Guerlédan, lunaire et éphémère

Courts séjours en Francedossier
Sol craquelé, blocs rocheux éparpillés à la volée, falaises abruptes trouées de crevasses : on se croirait sur la Lune...
(Pierre Guezingar / Flickr)
publié le 18 juin 2015 à 17h26

... Ou dans le roman post-apocalyptique de Cormac McCarthy, la Route, où tout n'est que cendres et ruines calcinées.

Le spectacle du lac de Guerlédan, vidé depuis avril et jusqu’en octobre de toute son eau, à l’exception du Blavet qui poursuit son cours imperturbable au fond de la vallée, est saisissant. Avec cette sensation de pénétrer dans un autre monde. Un monde sans vie où se dressent, çà et là, les murs nus de maisons de pierres luisant au soleil ou les branches noires d’arbres que des décennies de vie subaquatique n’ont pas abattus. Un monde où l’on devine des chemins empruntés autrefois par des charrettes lourdement chargées et des parcelles où fleurissaient au printemps les arbres fruitiers. Toute une histoire engloutie qui se décline aujourd’hui en mille nuances d’ocre et de gris.

Ruines. «La vallée du lac de Guerlédan est un site naturel où l'homme a partout laissé sa trace», commente Marion Brasset, guide à l'office du tourisme du Kreiz Breizh, qui a le joli mot de «paysage culturel» pour caractériser cette vallée, louvoyant sur douze kilomètres en plein cœur du Centre-Bretagne, entre Morbihan et Côtes-d'Armor, ensevelie le plus clair de son temps par des millions de mètres cubes d'eau.

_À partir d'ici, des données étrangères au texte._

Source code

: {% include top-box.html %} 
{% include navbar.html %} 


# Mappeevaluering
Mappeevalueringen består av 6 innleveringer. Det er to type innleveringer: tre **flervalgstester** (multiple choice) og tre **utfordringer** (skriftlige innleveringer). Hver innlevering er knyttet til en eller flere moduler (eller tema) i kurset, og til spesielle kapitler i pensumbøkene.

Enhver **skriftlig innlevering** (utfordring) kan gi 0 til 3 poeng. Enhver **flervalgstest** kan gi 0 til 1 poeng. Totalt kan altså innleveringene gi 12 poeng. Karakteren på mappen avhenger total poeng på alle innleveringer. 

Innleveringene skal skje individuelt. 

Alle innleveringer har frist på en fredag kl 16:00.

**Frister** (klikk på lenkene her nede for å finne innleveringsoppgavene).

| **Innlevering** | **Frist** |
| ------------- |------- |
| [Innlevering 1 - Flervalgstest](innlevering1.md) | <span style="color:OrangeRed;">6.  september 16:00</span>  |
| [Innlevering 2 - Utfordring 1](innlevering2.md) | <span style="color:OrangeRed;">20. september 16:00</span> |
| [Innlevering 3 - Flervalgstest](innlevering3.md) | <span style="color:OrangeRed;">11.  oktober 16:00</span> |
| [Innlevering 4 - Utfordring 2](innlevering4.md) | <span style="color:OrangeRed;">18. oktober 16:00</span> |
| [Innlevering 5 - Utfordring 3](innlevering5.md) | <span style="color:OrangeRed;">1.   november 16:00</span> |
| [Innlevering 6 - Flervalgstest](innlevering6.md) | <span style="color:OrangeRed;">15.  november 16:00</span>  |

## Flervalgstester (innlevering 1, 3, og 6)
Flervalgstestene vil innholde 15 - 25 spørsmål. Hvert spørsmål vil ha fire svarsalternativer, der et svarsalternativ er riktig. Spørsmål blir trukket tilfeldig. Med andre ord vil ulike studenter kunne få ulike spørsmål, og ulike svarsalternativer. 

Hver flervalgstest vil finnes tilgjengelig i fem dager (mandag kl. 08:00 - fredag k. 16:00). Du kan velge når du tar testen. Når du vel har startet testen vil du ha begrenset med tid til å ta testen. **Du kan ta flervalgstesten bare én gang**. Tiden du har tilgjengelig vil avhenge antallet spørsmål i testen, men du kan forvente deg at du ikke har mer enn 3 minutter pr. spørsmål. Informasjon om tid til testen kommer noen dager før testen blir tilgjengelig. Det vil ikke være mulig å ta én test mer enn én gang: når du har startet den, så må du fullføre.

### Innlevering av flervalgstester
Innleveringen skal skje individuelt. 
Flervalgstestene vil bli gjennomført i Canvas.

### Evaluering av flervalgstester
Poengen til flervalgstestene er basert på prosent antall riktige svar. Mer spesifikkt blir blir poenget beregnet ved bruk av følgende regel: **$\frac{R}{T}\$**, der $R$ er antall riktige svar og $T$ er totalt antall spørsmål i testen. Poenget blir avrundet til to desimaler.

Autant le préciser tout de suite, il faut se presser : ce paysage lunaire, dont la durée de vie ne dépassera pas octobre (quand seront finis les travaux d’entretien sur le barrage) sera de nouveau noyé pour des décennies. En attendant, les visiteurs sont nombreux et mieux vaut éviter les fins de semaine pour s’y aventurer. Les plus courageux et les bons marcheurs choisiront le sentier qui épouse sur 35 kilomètres les contours du lac. Les autres se transporteront à l’une ou l’autre des six «portes» d’entrée qui offrent chacune un point de vue différent sur la vallée desséchée.

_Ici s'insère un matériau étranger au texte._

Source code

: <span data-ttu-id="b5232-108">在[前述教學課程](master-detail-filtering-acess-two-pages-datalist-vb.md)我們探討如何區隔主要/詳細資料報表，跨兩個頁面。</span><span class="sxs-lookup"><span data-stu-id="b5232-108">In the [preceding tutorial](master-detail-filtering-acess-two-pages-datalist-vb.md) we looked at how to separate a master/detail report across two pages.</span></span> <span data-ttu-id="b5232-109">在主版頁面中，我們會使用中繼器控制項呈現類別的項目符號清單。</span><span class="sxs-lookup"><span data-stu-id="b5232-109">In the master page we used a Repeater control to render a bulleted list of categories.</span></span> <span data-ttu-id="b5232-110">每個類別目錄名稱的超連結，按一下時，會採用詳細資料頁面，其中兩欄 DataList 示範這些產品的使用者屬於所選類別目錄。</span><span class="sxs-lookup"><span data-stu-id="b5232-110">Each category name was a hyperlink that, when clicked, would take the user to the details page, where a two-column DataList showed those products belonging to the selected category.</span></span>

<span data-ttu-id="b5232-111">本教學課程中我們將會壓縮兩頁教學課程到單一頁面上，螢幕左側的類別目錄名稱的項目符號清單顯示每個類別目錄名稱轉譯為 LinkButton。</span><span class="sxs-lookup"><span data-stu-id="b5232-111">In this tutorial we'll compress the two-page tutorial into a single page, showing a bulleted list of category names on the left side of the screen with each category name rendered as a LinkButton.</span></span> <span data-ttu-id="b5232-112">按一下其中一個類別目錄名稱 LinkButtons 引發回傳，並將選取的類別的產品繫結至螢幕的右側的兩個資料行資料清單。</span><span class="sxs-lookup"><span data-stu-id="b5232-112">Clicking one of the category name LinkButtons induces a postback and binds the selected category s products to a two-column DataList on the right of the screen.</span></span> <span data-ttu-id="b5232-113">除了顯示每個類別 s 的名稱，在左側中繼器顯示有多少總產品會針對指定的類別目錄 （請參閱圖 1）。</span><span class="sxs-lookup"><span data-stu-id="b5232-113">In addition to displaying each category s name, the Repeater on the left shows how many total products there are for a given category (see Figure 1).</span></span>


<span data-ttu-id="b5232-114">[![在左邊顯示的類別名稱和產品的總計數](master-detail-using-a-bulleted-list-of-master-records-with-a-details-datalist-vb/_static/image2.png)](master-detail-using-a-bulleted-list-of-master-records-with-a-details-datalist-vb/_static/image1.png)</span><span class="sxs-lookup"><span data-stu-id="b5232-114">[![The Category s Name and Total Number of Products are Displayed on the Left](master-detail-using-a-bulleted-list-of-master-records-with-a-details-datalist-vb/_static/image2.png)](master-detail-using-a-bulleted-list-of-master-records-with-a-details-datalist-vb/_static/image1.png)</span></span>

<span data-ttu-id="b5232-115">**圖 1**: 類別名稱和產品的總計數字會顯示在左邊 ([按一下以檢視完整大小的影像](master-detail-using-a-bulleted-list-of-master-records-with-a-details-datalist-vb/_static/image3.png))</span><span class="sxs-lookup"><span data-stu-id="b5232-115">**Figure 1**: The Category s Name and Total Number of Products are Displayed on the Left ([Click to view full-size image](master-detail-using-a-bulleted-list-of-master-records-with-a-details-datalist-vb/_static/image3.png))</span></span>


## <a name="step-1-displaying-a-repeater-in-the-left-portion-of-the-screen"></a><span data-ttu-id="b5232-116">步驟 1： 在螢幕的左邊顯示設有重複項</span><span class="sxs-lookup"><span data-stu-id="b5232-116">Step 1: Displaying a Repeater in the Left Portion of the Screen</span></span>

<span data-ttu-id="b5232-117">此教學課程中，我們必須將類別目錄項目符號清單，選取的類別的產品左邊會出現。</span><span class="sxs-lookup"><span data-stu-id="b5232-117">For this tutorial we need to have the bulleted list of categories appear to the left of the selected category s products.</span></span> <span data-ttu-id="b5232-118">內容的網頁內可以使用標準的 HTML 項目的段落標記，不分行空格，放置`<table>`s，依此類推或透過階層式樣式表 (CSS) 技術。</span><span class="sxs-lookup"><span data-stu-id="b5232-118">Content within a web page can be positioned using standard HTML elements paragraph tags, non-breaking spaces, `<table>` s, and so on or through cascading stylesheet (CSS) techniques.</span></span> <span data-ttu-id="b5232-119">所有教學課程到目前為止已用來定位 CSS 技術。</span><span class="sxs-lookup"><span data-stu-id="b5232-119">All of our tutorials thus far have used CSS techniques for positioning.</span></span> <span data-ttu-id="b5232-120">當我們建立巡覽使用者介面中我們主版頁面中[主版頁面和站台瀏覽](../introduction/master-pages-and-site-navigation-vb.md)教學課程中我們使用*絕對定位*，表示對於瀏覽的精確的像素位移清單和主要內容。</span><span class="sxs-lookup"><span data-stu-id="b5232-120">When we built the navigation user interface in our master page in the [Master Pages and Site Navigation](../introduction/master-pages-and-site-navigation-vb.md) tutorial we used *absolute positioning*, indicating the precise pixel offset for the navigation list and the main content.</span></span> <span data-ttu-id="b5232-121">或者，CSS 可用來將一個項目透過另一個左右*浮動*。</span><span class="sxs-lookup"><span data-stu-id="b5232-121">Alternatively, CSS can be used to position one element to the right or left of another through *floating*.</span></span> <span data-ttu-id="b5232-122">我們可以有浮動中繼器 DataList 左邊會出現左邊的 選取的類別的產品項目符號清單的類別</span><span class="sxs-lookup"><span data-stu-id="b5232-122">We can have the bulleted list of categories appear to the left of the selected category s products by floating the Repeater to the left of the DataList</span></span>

Celle de Tregnanton, sur la commune de Saint-Gelven, ouvre sur un vaste domaine de limon et de roches où se concentrent les plus nombreux vestiges d’une époque révolue. D’anciennes écluses, flanquées de ruines - les anciennes maisons d’éclusiers - y sont demeurées intactes. Et l’on devine le tracé du canal reliant Nantes à Brest qui fut parcouru de péniches jusqu’à la construction à la fin des années 1920 du barrage de Guerlédan. Cet énorme ouvrage de béton érigé sur 45 mètres de haut et 206 mètres de long, destiné à produire de l’électricité, sert surtout aujourd’hui à retenir une gigantesque réserve d’eau potable, transformée en terrain de jeux aquatique pour les amateurs de pédalo ou de ski nautique.

Vedettes échouées. «A partir de la seconde moitié du XIXesiècle, le canal a permis de désenclaver le centre Bretagne et de favoriser l'essor de la région et de ses industries ardoisières, rappelle Marion Brasset. Mais la guerre 14-18, qui a mobilisé les mariniers, a mis un premier coup d'arrêt à la navigation fluviale». Quant aux ardoisières, les filons se sont taris au début du XXe. A Trégnanton, la vidange du lac a remis à jour les anciens puits et les crevasses d'où l'on extrayait «l'or bleu». Un peu plus loin, le site de Beau Rivage réserve un spectacle insolite avec ses passerelles pendant dans le vide et les deux vedettes blanches réservées aux touristes, aujourd'hui échouées au sommet d'une colline pelée.

En poursuivant son chemin, cernée de bois touffus, l'anse de Landroanec propose une balade plus sauvage au détour de laquelle le rempart monumental du barrage se dresse au loin. «Comme les portes de l'enfer», lâche Hervé Le Lu, maire de Mûr-de-Bretagne, principale bourgade de la région. De l'autre côté, rive sud, la pointe de Castel Finans, en surplomb du barrage, domine elle aussi la vallée minérale dans un décor arboré où un tas de pierres recouvert de lichen est censé figurer l'ancienne forteresse de Conomor, seigneur du cru sanguinaire qui aurait inspiré Barbe-Bleue.

De quoi se mettre en appétit et rejoindre l’Auberge Grand Maison, à Mûr-de-Bretagne, où officie le chef étoilé Christophe Le Fur. A moins de jeter son dévolu à l’autre extrémité de la vallée, sur le site plus bucolique de Bon Repos. Là, au bord du canal reliant Nantes à Brest, entre les ruines d’une ancienne abbaye et des conifères géants, l’ambiance est plutôt au déjeuner sur l’herbe. Mais l’on peut aussi s’asseoir à la table des Jardins de l’Abbaye, à l’abri des vieilles pierres, pour profiter de la terrasse et savourer des plats aussi simples que roboratifs en rêvant au temps jadis.